● **WHAT YOU ARE ASKED TO DO**:
Report back each line of the records that contains the string "wall".

◆ ◆ ◆ ◆ ◆

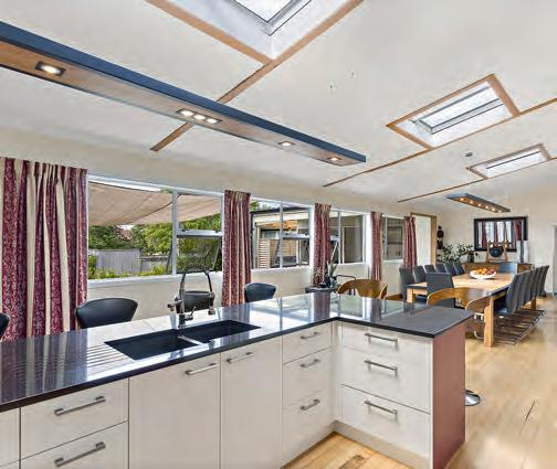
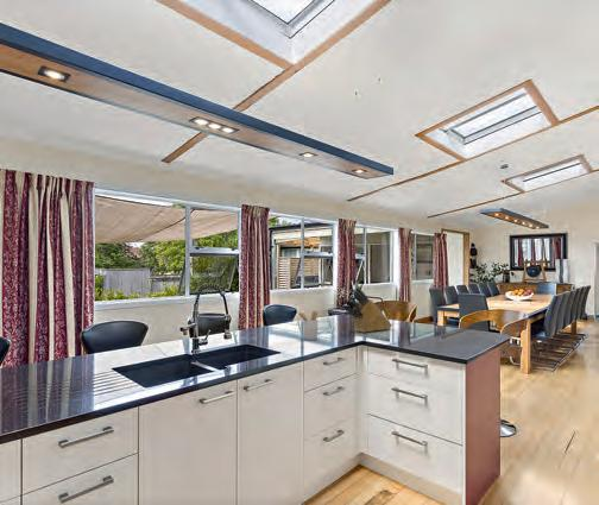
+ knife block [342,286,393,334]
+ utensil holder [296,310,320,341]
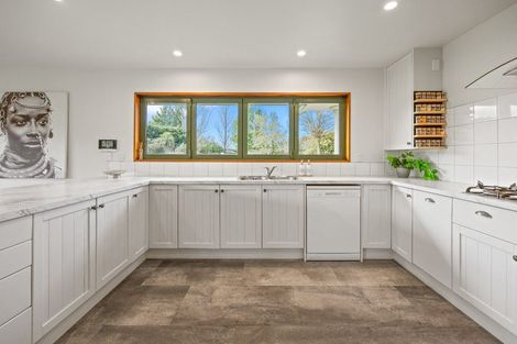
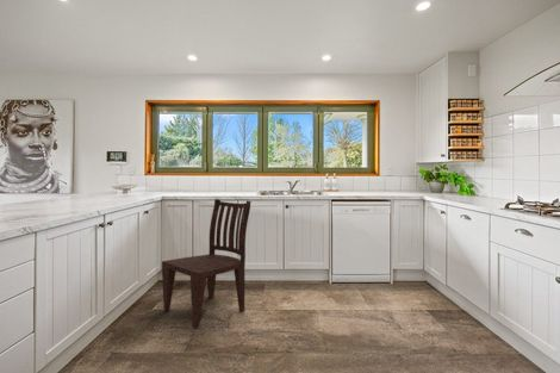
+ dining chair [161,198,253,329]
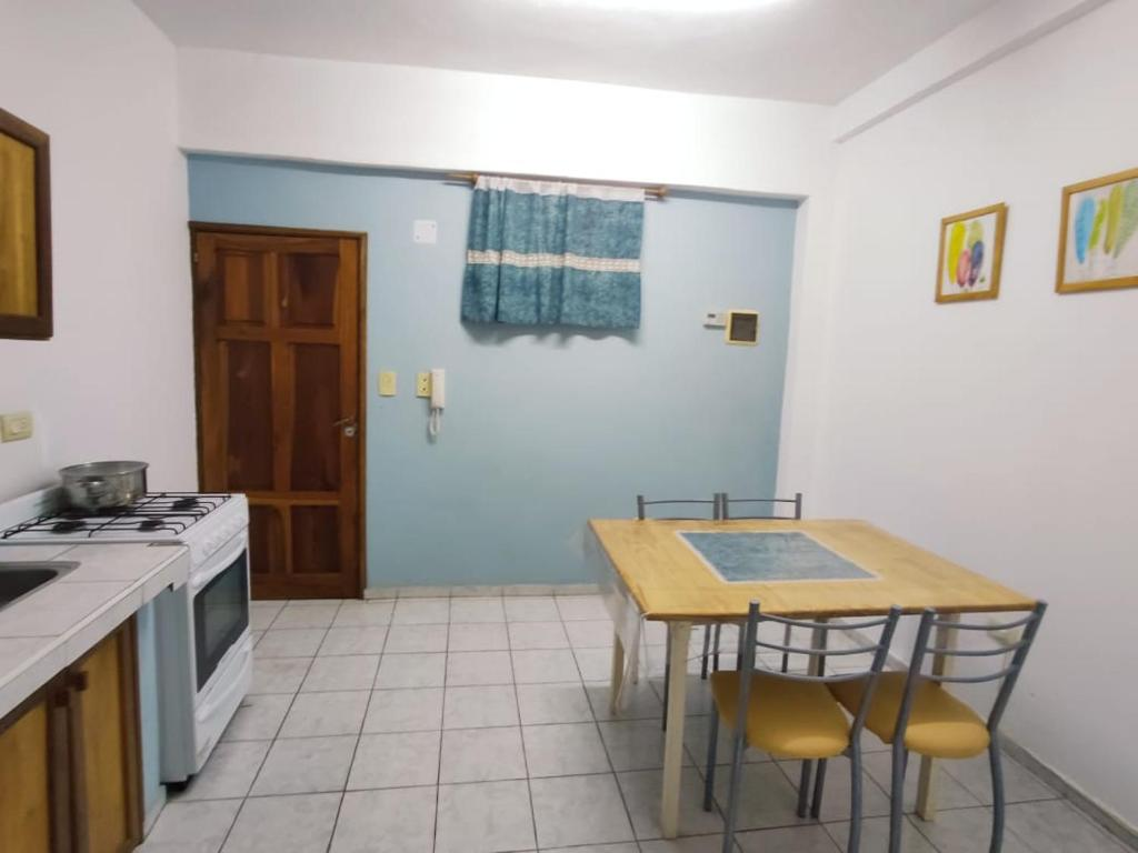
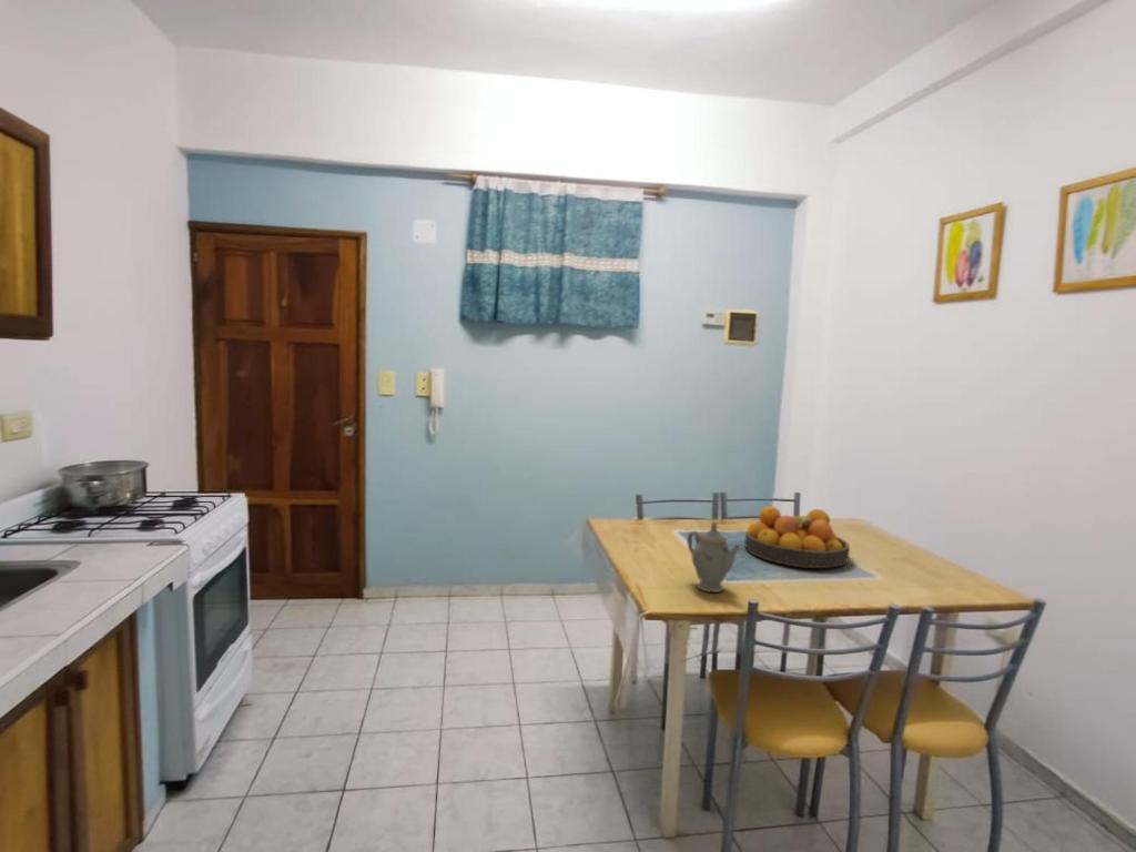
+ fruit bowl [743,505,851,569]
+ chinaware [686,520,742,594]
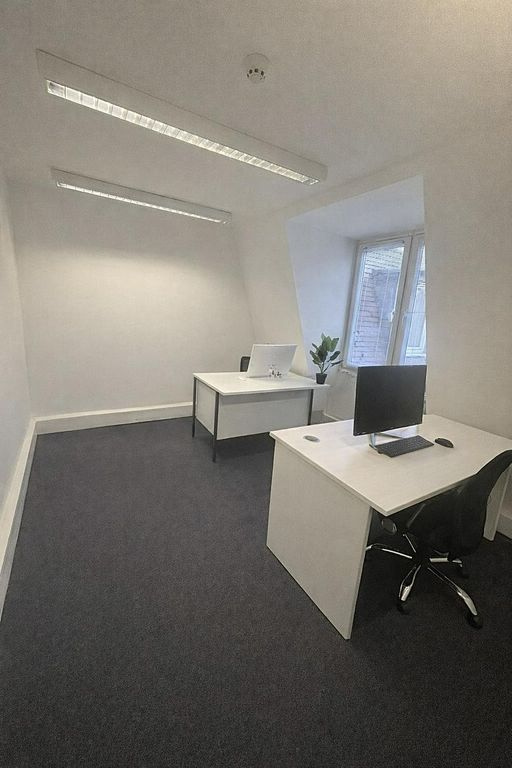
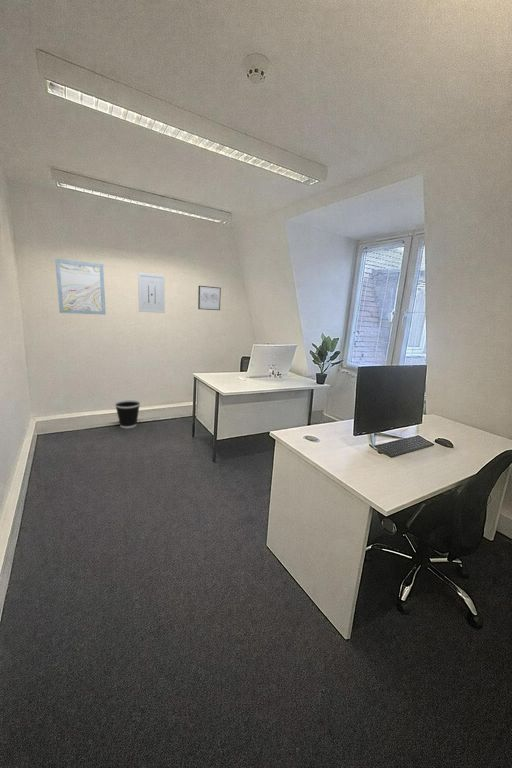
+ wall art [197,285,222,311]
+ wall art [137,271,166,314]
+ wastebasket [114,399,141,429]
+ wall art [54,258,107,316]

◆ ◆ ◆ ◆ ◆

● **PROBLEM SOLUTION**:
+ wall art [197,285,222,311]
+ wall art [137,271,166,314]
+ wall art [54,258,107,316]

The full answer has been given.